When implementing new LLM clients:

Follow the Interface Contract Implement both chat() and stream() methods with identical functionality.
Handle All Input Fields Support all ILLMInput fields, even if some features aren’t available for your provider.
Maintain Response Consistency Return responses in the standard format across both methods.
Implement Defensive Programming Handle edge cases gracefully and provide meaningful error messages.
Test Thoroughly Use the standard test suite to ensure compatibility with the framework.

Usage Patterns¶

Simple Query:

input_data = ILLMInput(
    system_prompt="You are a helpful assistant",
    user_message="Explain quantum computing in simple terms"
)
response = await client.chat(input_data)

Interactive Streaming:

async for chunk in client.stream(input_data):
    if chunk.get("llm_response"):
        print(chunk["llm_response"], end="", flush=True)

Tool-Enabled Assistant:

def get_weather(city: str) -> str:
    return f"Weather in {city}: Sunny, 22°C"
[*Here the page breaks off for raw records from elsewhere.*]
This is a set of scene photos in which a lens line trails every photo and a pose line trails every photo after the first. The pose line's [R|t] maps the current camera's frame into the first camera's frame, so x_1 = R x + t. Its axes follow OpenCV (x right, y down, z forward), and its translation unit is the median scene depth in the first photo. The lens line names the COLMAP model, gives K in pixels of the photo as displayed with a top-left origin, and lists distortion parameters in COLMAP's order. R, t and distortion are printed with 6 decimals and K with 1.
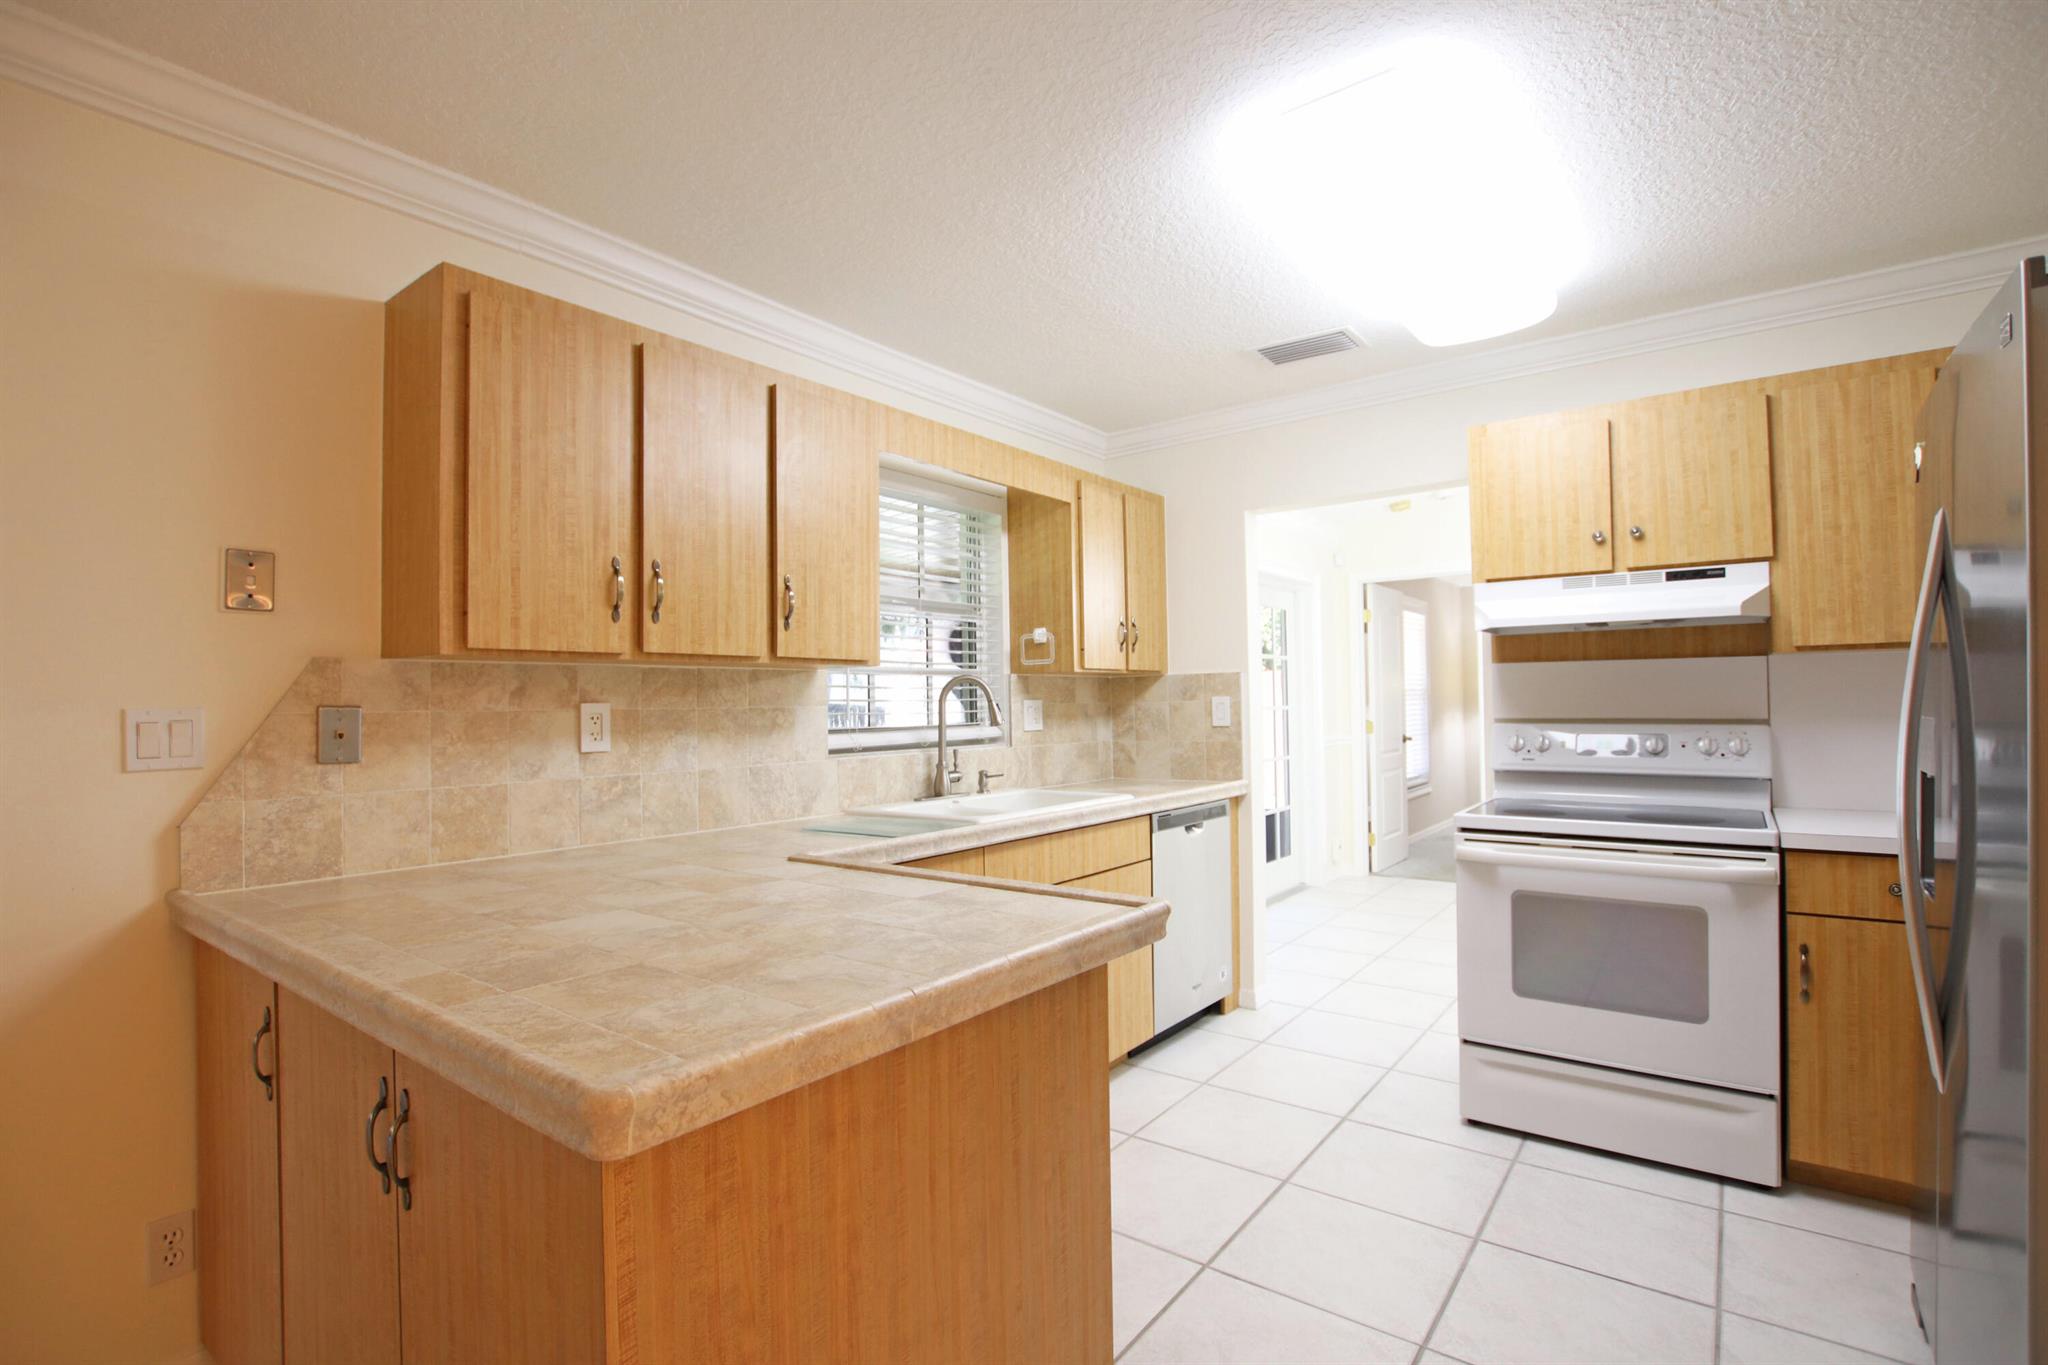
lens RADIAL K [[960.9, 0, 1024.0], [0, 960.9, 682.5], [0, 0, 1]] dist [-0.024307, 0.000231]
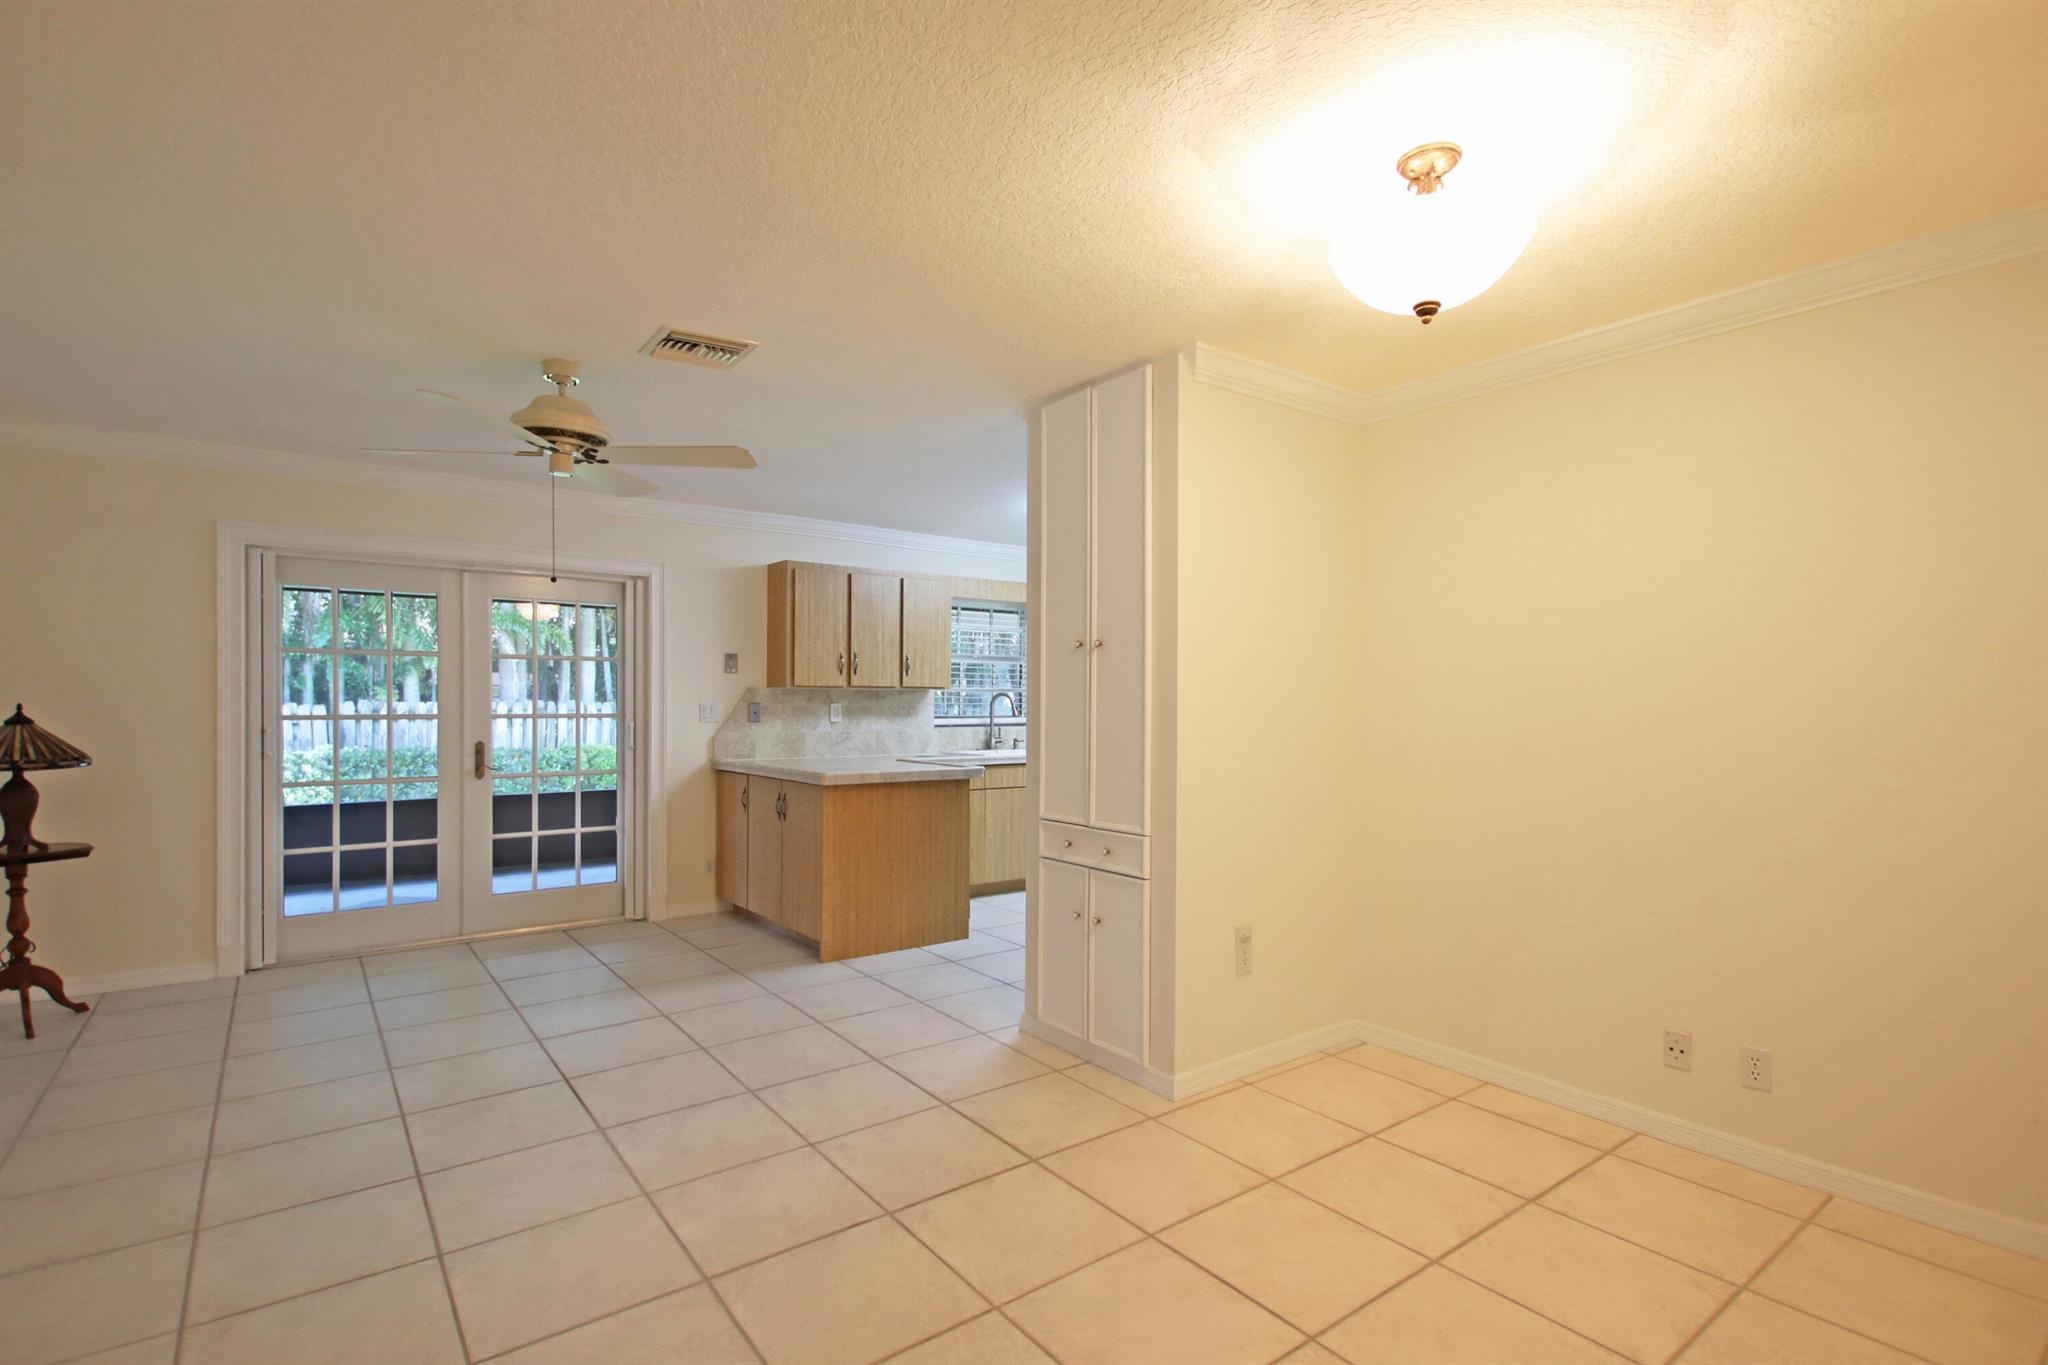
lens RADIAL K [[980.4, 0, 1027.3], [0, 980.4, 703.4], [0, 0, 1]] dist [0.000524, 0.000056]
pose [[0.964040, 0.020206, -0.264986, 0.726334], [-0.013391, 0.999532, 0.027500, -0.055852], [0.265418, -0.022963, 0.963860, -1.371867]]
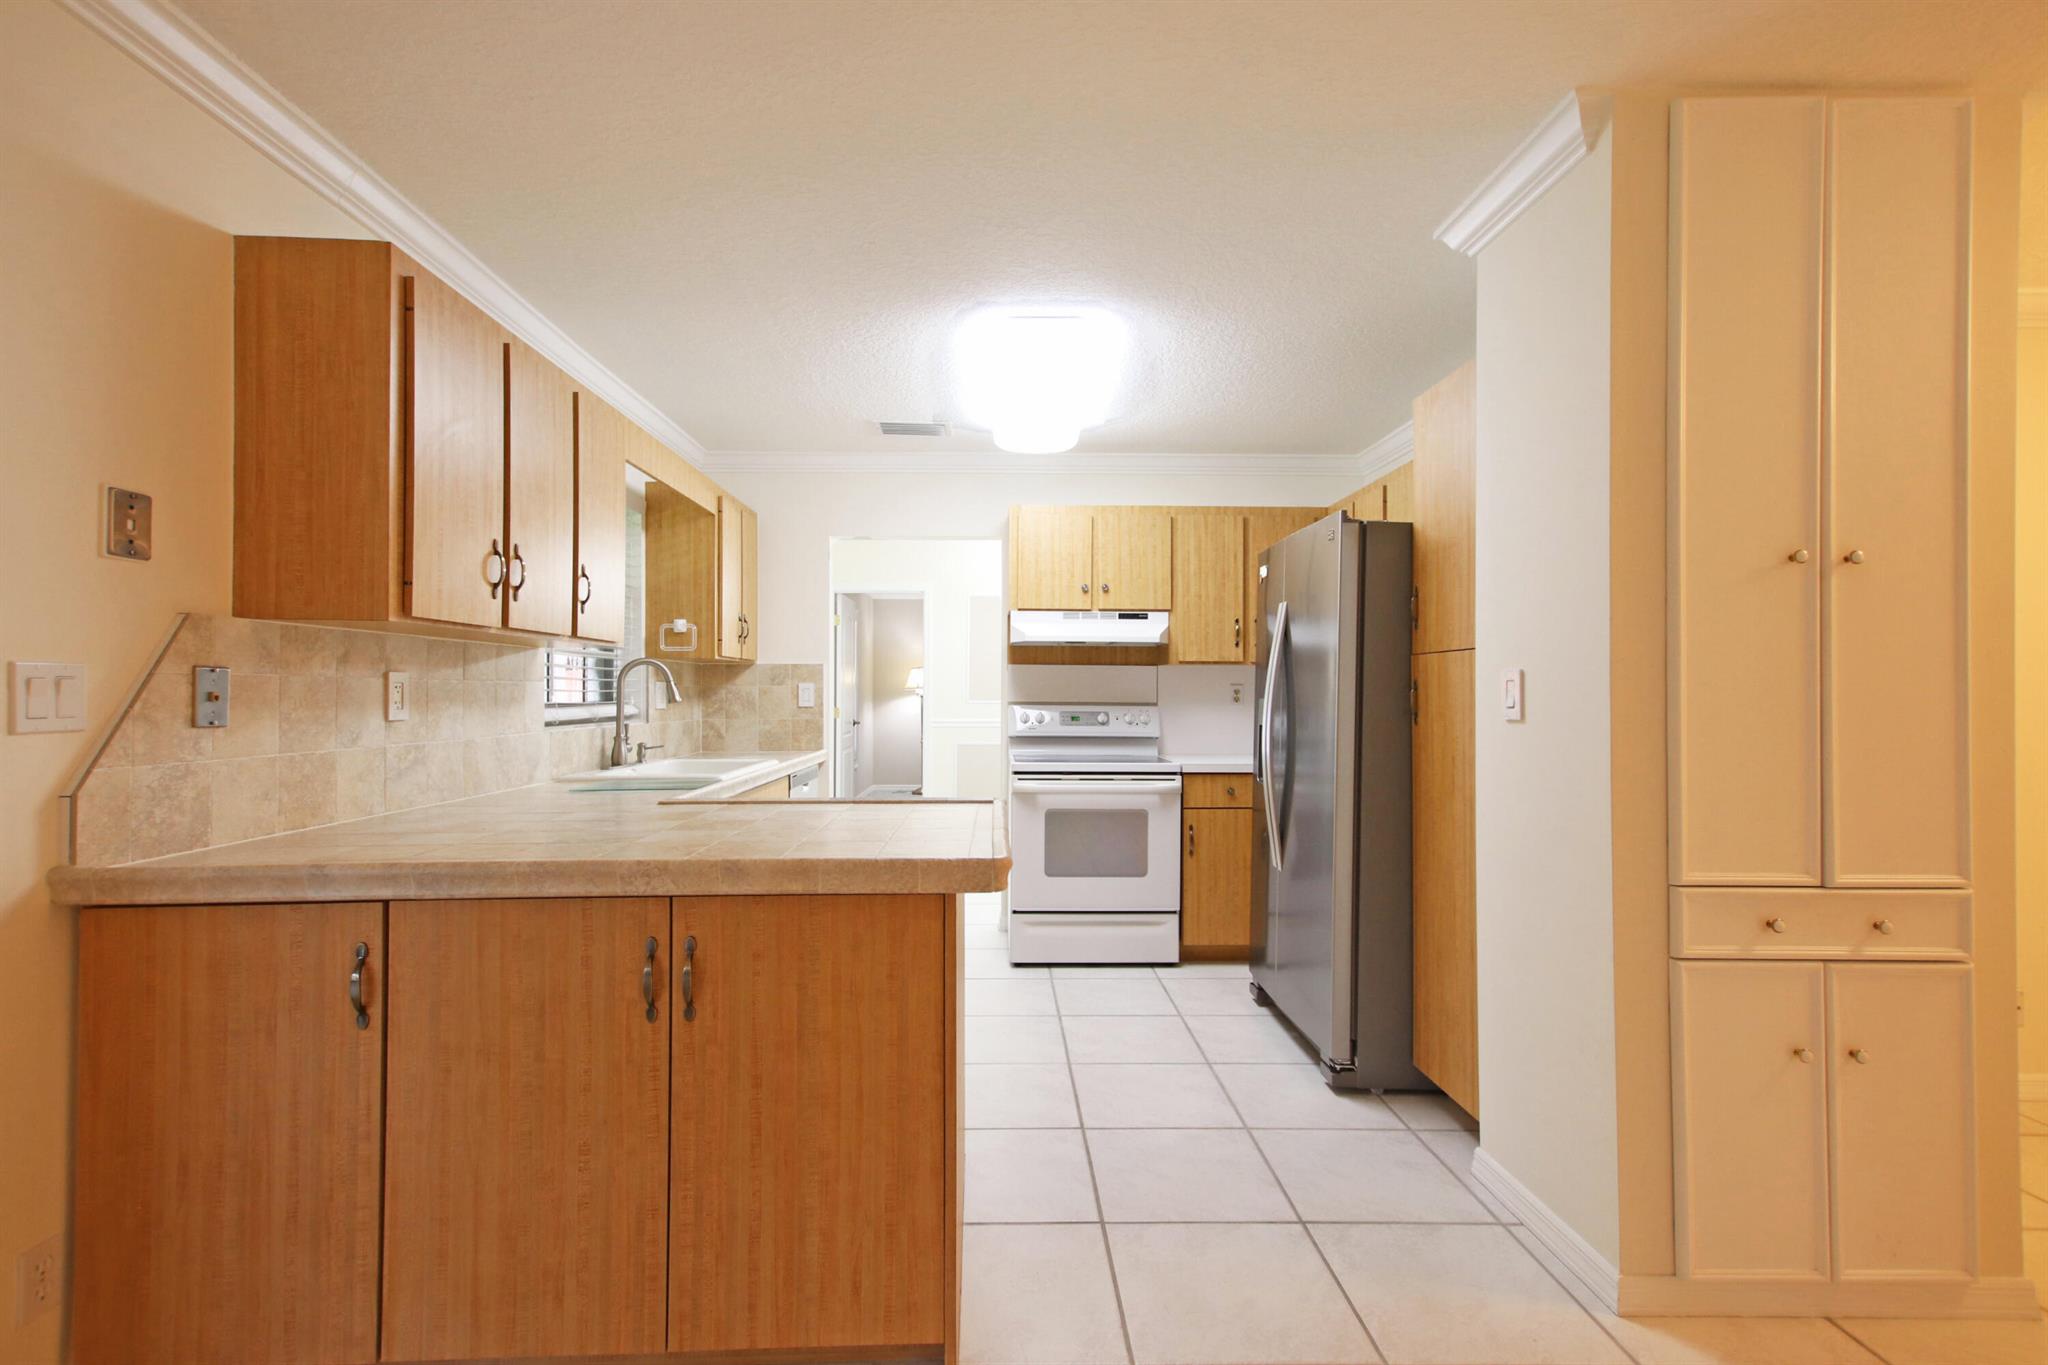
lens RADIAL K [[930.4, 0, 1024.0], [0, 930.4, 682.5], [0, 0, 1]] dist [0.013693, 0.000115]
pose [[0.776093, 0.023943, 0.630163, -0.521803], [-0.027624, 0.999611, -0.003959, 0.017019], [-0.630013, -0.014335, 0.776452, -0.175973]]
def save_note(content: str, category: str = "general"):
    print(f"Saved note: {content} (category: {category})")

input_data = ILLMInput(
    system_prompt="You can check weather and save notes",
    user_message="What's the weather in Tokyo? Also save a note about planning a trip there.",
    regular_functions={"get_weather": get_weather},
    background_tasks={"save_note": save_note}
)

This interface design ensures that your application code remains provider-agnostic while supporting advanced AI capabilities across all supported language models.